Setelah beberapa lama shock dengan kejadian tersebut, akhirnya Pak Ben menemukan wanita  pengganti istrinya yang pertama (Supani). Ibu Lia, begitulah ia biasa dipanggil. Wanita yang ditemuinya disebuah kantor salah satu provider telepon seluler ini dinikahinya setahun lalu, yaitu pada tahun 2007. dengan istriny yang sekarang, Pak Ben belum dikaruniai anak. Akan tetapi, sejak menikah dengan Ibu Lia ini, Pak Ben mengangkat dua anak (anak asuh) yang berasal dari keluarga tidak mampu. Anknya yang pertama sedang menempuh pendidikan Sekolah Menengah Atas (SMA) dan anak asuhnya yang kedua masih bersekolah di Taman Kanak-kanak.

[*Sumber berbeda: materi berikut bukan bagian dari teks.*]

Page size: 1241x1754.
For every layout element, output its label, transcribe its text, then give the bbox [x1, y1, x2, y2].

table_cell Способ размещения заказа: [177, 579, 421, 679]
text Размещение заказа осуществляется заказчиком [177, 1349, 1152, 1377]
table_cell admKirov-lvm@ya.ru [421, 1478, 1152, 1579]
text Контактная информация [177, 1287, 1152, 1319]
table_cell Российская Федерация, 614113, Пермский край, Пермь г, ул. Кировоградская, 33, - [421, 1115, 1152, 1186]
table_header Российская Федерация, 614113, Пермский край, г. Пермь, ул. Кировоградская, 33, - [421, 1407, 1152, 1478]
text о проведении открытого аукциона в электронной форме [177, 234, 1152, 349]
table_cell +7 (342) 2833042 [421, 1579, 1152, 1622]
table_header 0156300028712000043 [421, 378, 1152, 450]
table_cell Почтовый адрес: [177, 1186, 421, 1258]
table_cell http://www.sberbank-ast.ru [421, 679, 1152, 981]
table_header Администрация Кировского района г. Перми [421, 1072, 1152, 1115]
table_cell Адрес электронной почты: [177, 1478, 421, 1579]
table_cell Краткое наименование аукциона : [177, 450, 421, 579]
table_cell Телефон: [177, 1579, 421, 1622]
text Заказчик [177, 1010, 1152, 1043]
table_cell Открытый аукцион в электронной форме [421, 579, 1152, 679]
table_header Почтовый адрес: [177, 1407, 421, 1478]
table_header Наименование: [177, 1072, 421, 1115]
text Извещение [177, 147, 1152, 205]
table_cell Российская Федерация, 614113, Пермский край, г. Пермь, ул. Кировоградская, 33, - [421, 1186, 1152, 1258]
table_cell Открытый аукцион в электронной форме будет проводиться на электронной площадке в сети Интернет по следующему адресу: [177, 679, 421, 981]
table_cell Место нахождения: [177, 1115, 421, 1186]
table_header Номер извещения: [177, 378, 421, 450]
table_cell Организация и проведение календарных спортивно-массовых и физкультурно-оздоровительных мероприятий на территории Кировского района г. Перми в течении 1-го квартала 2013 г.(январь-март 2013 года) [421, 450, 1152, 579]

Anak aushnya yang pertama saat ini tinggal bersamanya tetapi anak asuhnya yang kedua tidak tinggal bersamanya melainkan bersama nenek dari anak asuhnya sendiri. Pak Ben membiayai seluruh biaya hidup (mulai dari pendidikan, kebutuhan sehari-hari, dll) kedua anak asuhnya itu. Menurut Ibu Lia (istrinya sekarang) Pak Ben adalah orang yang mempunyai jiwa sosial yang tinggi. Hal ini dapat terlihat dari kegiatan rutin yang diadakan berdasarkan kemauan Pak Ben untuk mengundang para janda dan anak-anak tidak mampu untuk mengaji di rumahnya dan memberikan mereka sedekah. Kegiatan itu dilakukannya hampir setiap bulan. Kegiatan ini dilakukan oleh Pak Ben berdasarkan niat dan seperti apa yang ia pelajari dalam agamanya bahwa 2,5% dari penghasilannya harus disalurkan atau diberikan kepada kaum duafa.

Sampai saat ini, selain mencurahkan hidupnya dalam dunia seni melukis, Pak Ben juga sering diundang ke yayasan orang-orang dengan keterbatasan (seperti YPAC) tuk memberikan semangat kepada orang-orang, khususnya generasi muda untuk terus mengejar cita-citanya dan jangan pernah menyerah dengan keadaan. Baru-baru ini saja (Rabu, 5 Nvember 2008) Pak Ben diundang untuk mendemonstrasikan cara-caranya melukis pada anak-anak yang ada di YPAC. Pada kesempatan yang sama, Pak en juga memberikan spirit (semangat) kepada anak-anak YPAC untuk terus berusaha dan jangan menyerah dalam meraih cita-cita. Pak Ben juga ingin menunjukkan bahwa kecacatan (keterbatasan) yang dimiliki oleh sebagian orang bukanlah suatu hambatan untuk mereka memperoleh impian mereka. Malah sebaliknya, harusnya kita (orang-orang dengan keterbatasan) mampu menunjukkan pada masyarakat bahwa kita bukanlah orang hanya bisa bergantung pada bantuan orang lain saja (tidak mandiri).